If you want you can go way back to 1971, when Nixon proposed that all employers be required to provide health care insurance to their employees, with subsidies for poorer individuals that can’t afford it and more regulation of the industry. That would have been a far greater intrusion of the government into the health care industry.

But we can get more specific and current than that. For example, one big Republican criticism of the bill is the individual mandate – the requirement that people get health insurance or pay a fine. An encroachment on personal liberty, they say. You know where that idea originated? From Republicans. They floated the idea in a 1993 Senate bill, as an alternative to the Clinton health care plan. There continued to be conservative support for it; in 2003, the Heritage foundation published an article supporting an individual mandate with subsidies for the poor – which Republicans now criticize about Obamacare. And the Heritage Foundation is a pretty hard right organization. It’s the type of group Henry would cite.
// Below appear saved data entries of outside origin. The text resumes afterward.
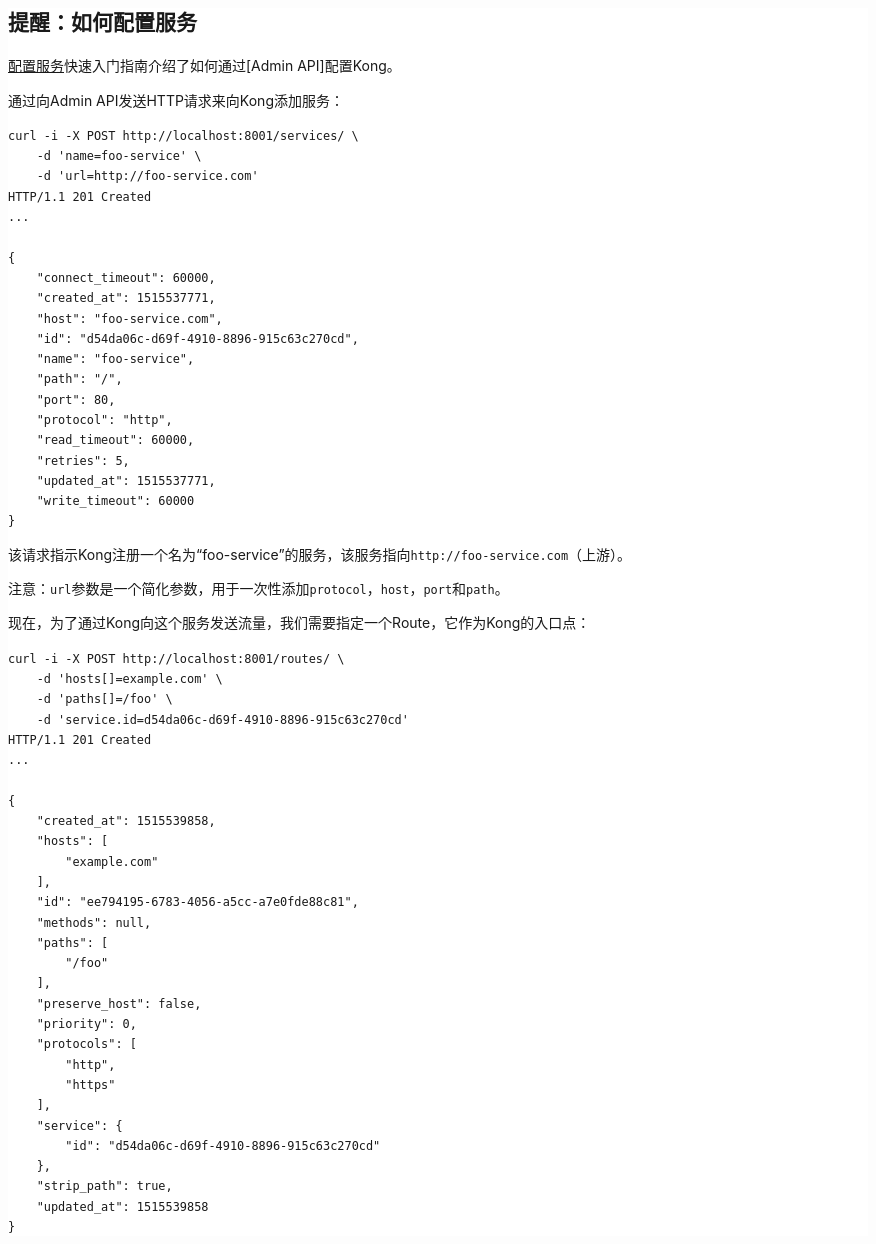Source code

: ## 提醒：如何配置服务

[配置服务](https://docs.konghq.com/1.1.x/getting-started/configuring-a-service)快速入门指南介绍了如何通过[Admin API]配置Kong。

通过向Admin API发送HTTP请求来向Kong添加服务：
```
curl -i -X POST http://localhost:8001/services/ \
    -d 'name=foo-service' \
    -d 'url=http://foo-service.com'
HTTP/1.1 201 Created
...

{
    "connect_timeout": 60000,
    "created_at": 1515537771,
    "host": "foo-service.com",
    "id": "d54da06c-d69f-4910-8896-915c63c270cd",
    "name": "foo-service",
    "path": "/",
    "port": 80,
    "protocol": "http",
    "read_timeout": 60000,
    "retries": 5,
    "updated_at": 1515537771,
    "write_timeout": 60000
}
```

该请求指示Kong注册一个名为“foo-service”的服务，该服务指向`http://foo-service.com`（上游）。

注意：`url`参数是一个简化参数，用于一次性添加`protocol`，`host`，`port`和`path`。

现在，为了通过Kong向这个服务发送流量，我们需要指定一个Route，它作为Kong的入口点：
```
curl -i -X POST http://localhost:8001/routes/ \
    -d 'hosts[]=example.com' \
    -d 'paths[]=/foo' \
    -d 'service.id=d54da06c-d69f-4910-8896-915c63c270cd'
HTTP/1.1 201 Created
...

{
    "created_at": 1515539858,
    "hosts": [
        "example.com"
    ],
    "id": "ee794195-6783-4056-a5cc-a7e0fde88c81",
    "methods": null,
    "paths": [
        "/foo"
    ],
    "preserve_host": false,
    "priority": 0,
    "protocols": [
        "http",
        "https"
    ],
    "service": {
        "id": "d54da06c-d69f-4910-8896-915c63c270cd"
    },
    "strip_path": true,
    "updated_at": 1515539858
}
```
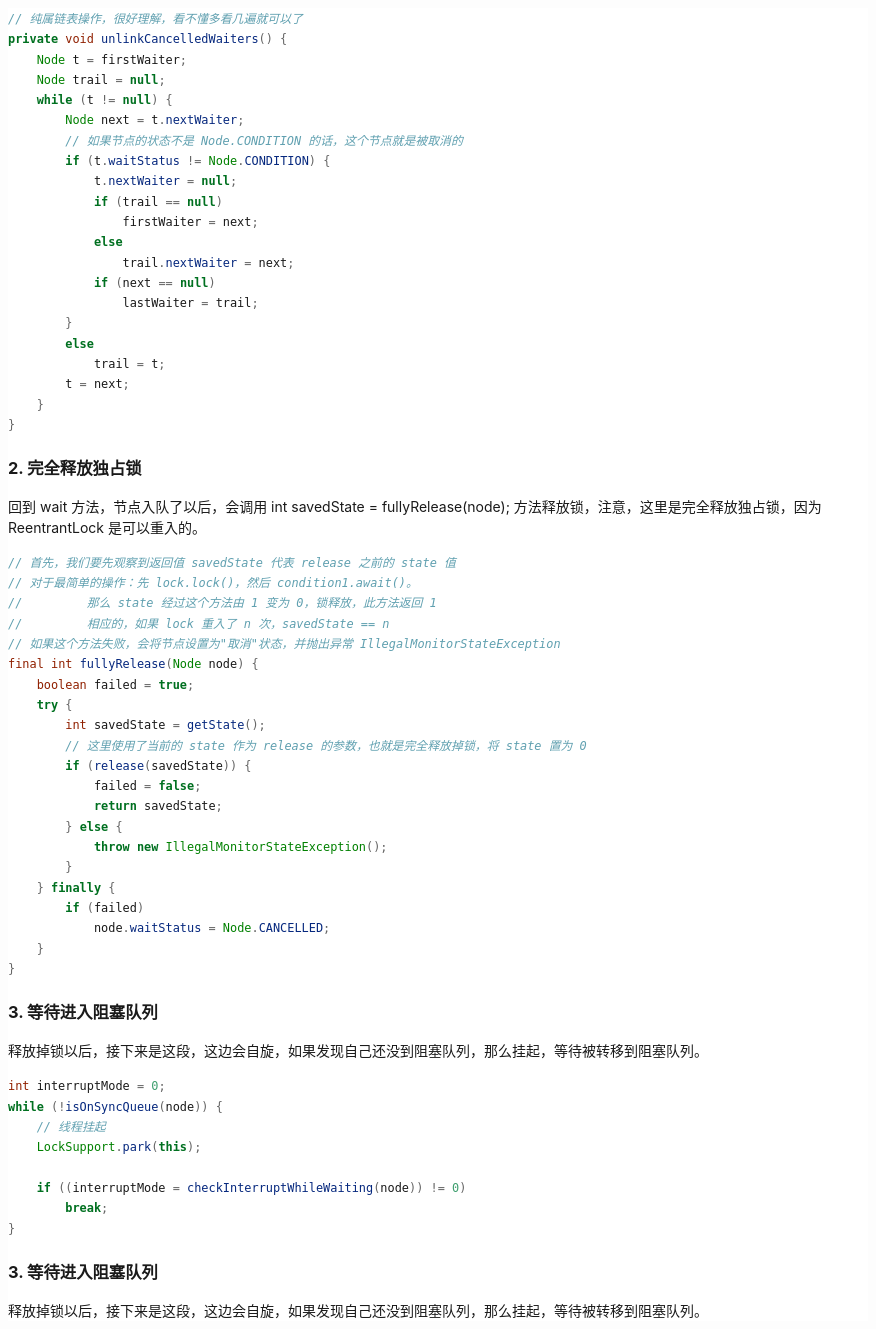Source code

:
 ```java
// 纯属链表操作，很好理解，看不懂多看几遍就可以了
private void unlinkCancelledWaiters() {
    Node t = firstWaiter;
    Node trail = null;
    while (t != null) {
        Node next = t.nextWaiter;
        // 如果节点的状态不是 Node.CONDITION 的话，这个节点就是被取消的
        if (t.waitStatus != Node.CONDITION) {
            t.nextWaiter = null;
            if (trail == null)
                firstWaiter = next;
            else
                trail.nextWaiter = next;
            if (next == null)
                lastWaiter = trail;
        }
        else
            trail = t;
        t = next;
    }
}
```
### 2. 完全释放独占锁
回到 wait 方法，节点入队了以后，会调用 int savedState = fullyRelease(node); 方法释放锁，注意，这里是完全释放独占锁，因为 ReentrantLock 是可以重入的。
```java
// 首先，我们要先观察到返回值 savedState 代表 release 之前的 state 值
// 对于最简单的操作：先 lock.lock()，然后 condition1.await()。
//         那么 state 经过这个方法由 1 变为 0，锁释放，此方法返回 1
//         相应的，如果 lock 重入了 n 次，savedState == n
// 如果这个方法失败，会将节点设置为"取消"状态，并抛出异常 IllegalMonitorStateException
final int fullyRelease(Node node) {
    boolean failed = true;
    try {
        int savedState = getState();
        // 这里使用了当前的 state 作为 release 的参数，也就是完全释放掉锁，将 state 置为 0
        if (release(savedState)) {
            failed = false;
            return savedState;
        } else {
            throw new IllegalMonitorStateException();
        }
    } finally {
        if (failed)
            node.waitStatus = Node.CANCELLED;
    }
}
```
### 3. 等待进入阻塞队列
释放掉锁以后，接下来是这段，这边会自旋，如果发现自己还没到阻塞队列，那么挂起，等待被转移到阻塞队列。
```java
int interruptMode = 0;
while (!isOnSyncQueue(node)) {
    // 线程挂起
    LockSupport.park(this);

    if ((interruptMode = checkInterruptWhileWaiting(node)) != 0)
        break;
}
```
### 3. 等待进入阻塞队列
释放掉锁以后，接下来是这段，这边会自旋，如果发现自己还没到阻塞队列，那么挂起，等待被转移到阻塞队列。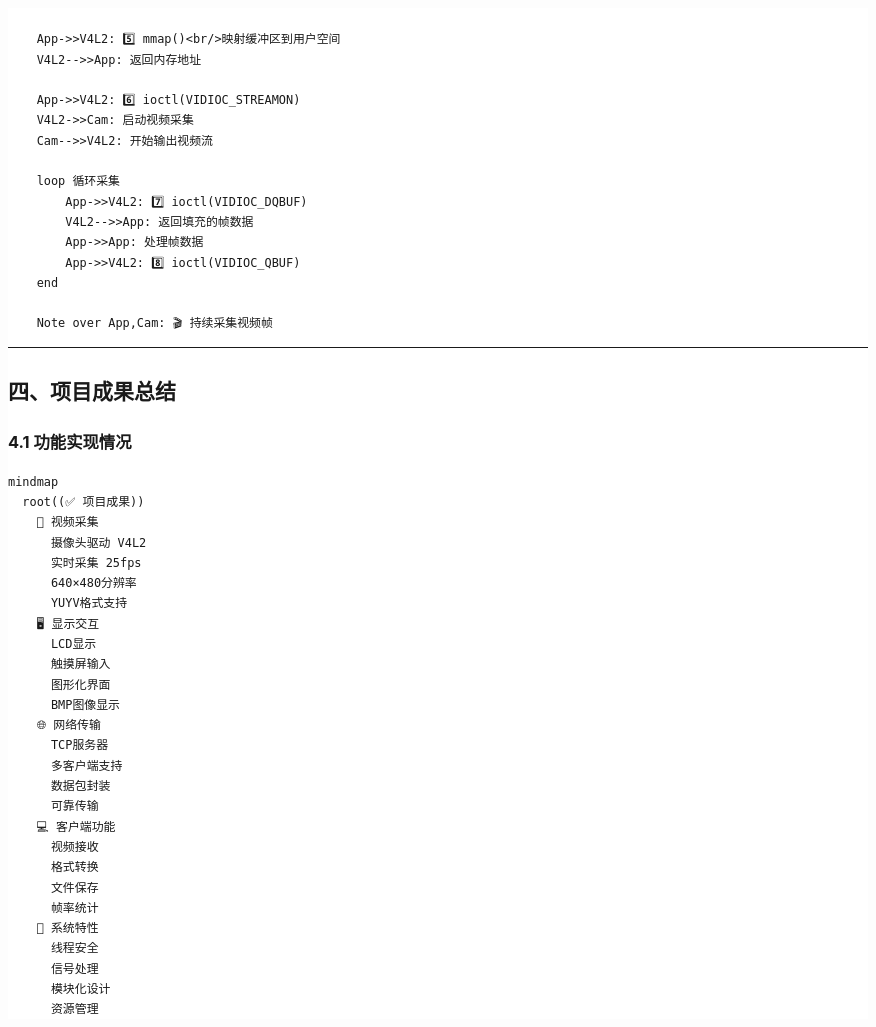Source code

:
 ```mermaid
    
    App->>V4L2: 5️⃣ mmap()<br/>映射缓冲区到用户空间
    V4L2-->>App: 返回内存地址
    
    App->>V4L2: 6️⃣ ioctl(VIDIOC_STREAMON)
    V4L2->>Cam: 启动视频采集
    Cam-->>V4L2: 开始输出视频流
    
    loop 循环采集
        App->>V4L2: 7️⃣ ioctl(VIDIOC_DQBUF)
        V4L2-->>App: 返回填充的帧数据
        App->>App: 处理帧数据
        App->>V4L2: 8️⃣ ioctl(VIDIOC_QBUF)
    end
    
    Note over App,Cam: 🎬 持续采集视频帧
```

---

## 四、项目成果总结

### 4.1 功能实现情况

```mermaid
mindmap
  root((✅ 项目成果))
    🎥 视频采集
      摄像头驱动 V4L2
      实时采集 25fps
      640×480分辨率
      YUYV格式支持
    🖥️ 显示交互
      LCD显示
      触摸屏输入
      图形化界面
      BMP图像显示
    🌐 网络传输
      TCP服务器
      多客户端支持
      数据包封装
      可靠传输
    💻 客户端功能
      视频接收
      格式转换
      文件保存
      帧率统计
    🔧 系统特性
      线程安全
      信号处理
      模块化设计
      资源管理
```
It’s was a Republican idea before; now it’s socialism? Huh?

To his credit, Mitt Romney still supports an individual mandate, rightly recognizing that’s it’s essential in making a free market health care system work. To his discredit, he criticizes Obamacare when it’s in every important aspect almost exactly what he himself instituted in Massachusetts when he was governor. They’re both attempts to provide near universal coverage through a combination of mandates, subsidies, and cost-control measures. They’re the same thing. It was great when he did it, but terrible when Obama does it?

As far as the health care plan goes, Republicans are for aspects of it when they propose it, but against the very same aspects now. That’s not principle. It’s bush.

As far as their complaints about it being an expansion of government and that it will lead to the end of the world – they said the same thing when the government created Social Security, Medicare and Medicaid. And their track record of complaints on this front is pretty poor. Those programs were wildly successful (in accomplishing what they were meant to – eliminating widespread poverty among the old) and are wildly popular today. They’re by no means perfect, and both need reforming, but they’re effective and popular. When people get certain “expansion of government”, they find that it’s good and that they like it. And our country has thrived pretty well (so far) since they were enacted.

As far as the criticisms of fiscal irresponsibility, it’s absurd coming from Republicans. Menzie Chinn has a chart that shows the impact on the federal of Bush’s tax cuts, the Iraq/Afghanistan wars, and the health care plan. As far as the fiscal effect goes, it’s not even close. So Republicans harping about fiscal responsibility is a little absurd.